船員Bは航海終了時の私的に自宅へ送る荷物として、「土産」の塩漬けウネス以外に衣類など日常品を入れた箱は通常2箱になると証言。2008年には6箱を送っている事実を弁護側から指摘され、衣類以外に何を送ったのかとの質問に、私物の宅配は常温であるにもかかわらず、冷凍赤肉や南極の氷を送ったと述べた。
調査のためのサンプルはトラックで運ばれるという証言の後、2006年、日新丸の金沢港帰港時、調査捕鯨団の石川創調査団長(当時)がサンプルと書いた箱を自家用車に積み込んでいる写真を見せられて、説明できなくなる。

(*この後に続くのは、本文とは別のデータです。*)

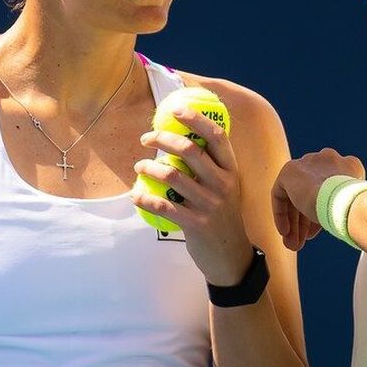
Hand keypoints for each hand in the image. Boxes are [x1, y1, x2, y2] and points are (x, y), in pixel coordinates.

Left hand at [132, 106, 252, 286]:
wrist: (231, 257)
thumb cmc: (222, 215)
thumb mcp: (226, 189)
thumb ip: (210, 168)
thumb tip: (180, 140)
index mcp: (231, 171)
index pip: (216, 137)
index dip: (196, 119)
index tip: (177, 109)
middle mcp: (223, 185)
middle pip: (190, 151)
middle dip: (163, 139)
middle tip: (146, 139)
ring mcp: (210, 205)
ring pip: (172, 176)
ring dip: (148, 167)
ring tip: (139, 166)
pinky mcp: (196, 225)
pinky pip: (164, 206)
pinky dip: (145, 199)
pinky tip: (135, 196)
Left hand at [271, 148, 364, 250]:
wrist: (345, 201)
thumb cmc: (354, 211)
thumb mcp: (351, 208)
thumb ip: (338, 208)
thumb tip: (325, 223)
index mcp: (347, 166)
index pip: (330, 189)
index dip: (322, 212)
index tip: (320, 230)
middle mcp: (328, 159)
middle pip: (311, 192)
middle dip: (306, 220)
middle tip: (302, 241)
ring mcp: (308, 163)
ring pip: (296, 196)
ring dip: (294, 223)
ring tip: (293, 244)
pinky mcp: (291, 171)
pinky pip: (281, 194)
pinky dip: (282, 214)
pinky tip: (285, 232)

船員Bは、日本捕鯨協会の指示により日新丸船上でクジラのベーコンを作っていたと証言し、新たな事実が発覚。税金の投入される国営事業において、事業と無関係のはずの団体が鯨類調査という本来の事業目的以外の指示を出していた。
<船員Aの証言と矛盾>
船員A は、佐藤と鈴木が窃盗罪に問われている箱入りクジラ肉を自宅へ送った本人。

本日の尋問で、船員Bから土産クジラ肉は譲り受けていないと証言。調書によると、船員Aは2008年に譲り受けた人数を1名から2名、さらに4名と変えたが、本日ふたたび3名へと変更。午前に行われた船員Bの証言と完全に食い違った。
2008年、日新丸帰港時、常温で私物の荷物を送っていたのは23名との確認が取れており、本日の船員Aの証言でうち17名が製造手であることが判明(残り6名はなお職種不明)。

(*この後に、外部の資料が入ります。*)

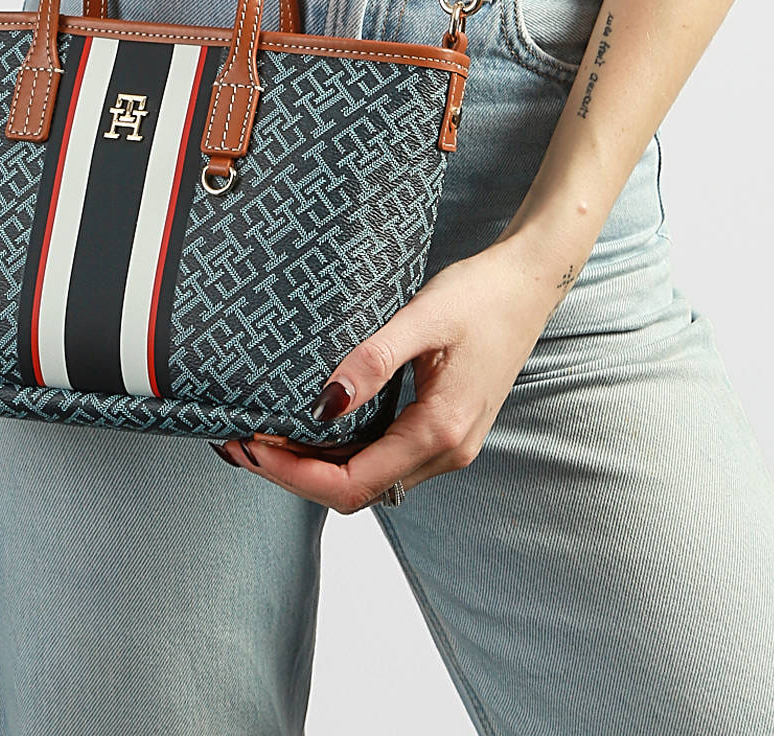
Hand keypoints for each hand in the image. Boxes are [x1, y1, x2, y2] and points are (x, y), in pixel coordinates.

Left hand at [212, 237, 564, 511]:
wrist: (531, 282)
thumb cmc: (482, 294)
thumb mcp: (423, 318)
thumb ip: (373, 361)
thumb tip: (323, 403)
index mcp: (441, 431)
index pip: (352, 483)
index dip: (294, 474)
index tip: (251, 445)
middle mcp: (447, 451)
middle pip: (355, 492)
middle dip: (294, 475)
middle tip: (242, 443)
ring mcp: (449, 444)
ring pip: (369, 480)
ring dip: (315, 466)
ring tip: (265, 436)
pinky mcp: (445, 429)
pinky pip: (385, 458)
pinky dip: (342, 452)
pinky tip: (314, 425)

船員Aは、箱に入っていた塩漬けウネスは譲り受けたものを切り分けたので10本になっていると調書で述べているが、切り分けたのなら断面の肉の色は異なるはずであることを指摘され、合理的な説明ができなかった。
日新丸に乗船時、ホームセンターで買った分厚いビニール袋と塩5キロを持ち込んだと証言。分厚いビニール袋はゴミ用ではないとも語り、塩5キロは船上の食事用と述べた。約半年の航海で、個人使用のために5キロもの塩が必要になるとは考えにくい。
(注1) クジラ肉裁判:2008年、グリーンピース・ジャパンの職員、佐藤潤一と鈴木徹が調査捕鯨におけるクジラ肉の横領疑惑を追及する中で、公的機関に告発するために横流しの証拠としてダンボール箱入りのクジラ肉を確保したことにより、同年7月11日に窃盗・建造物侵入罪で青森地裁に起訴された事件の裁判。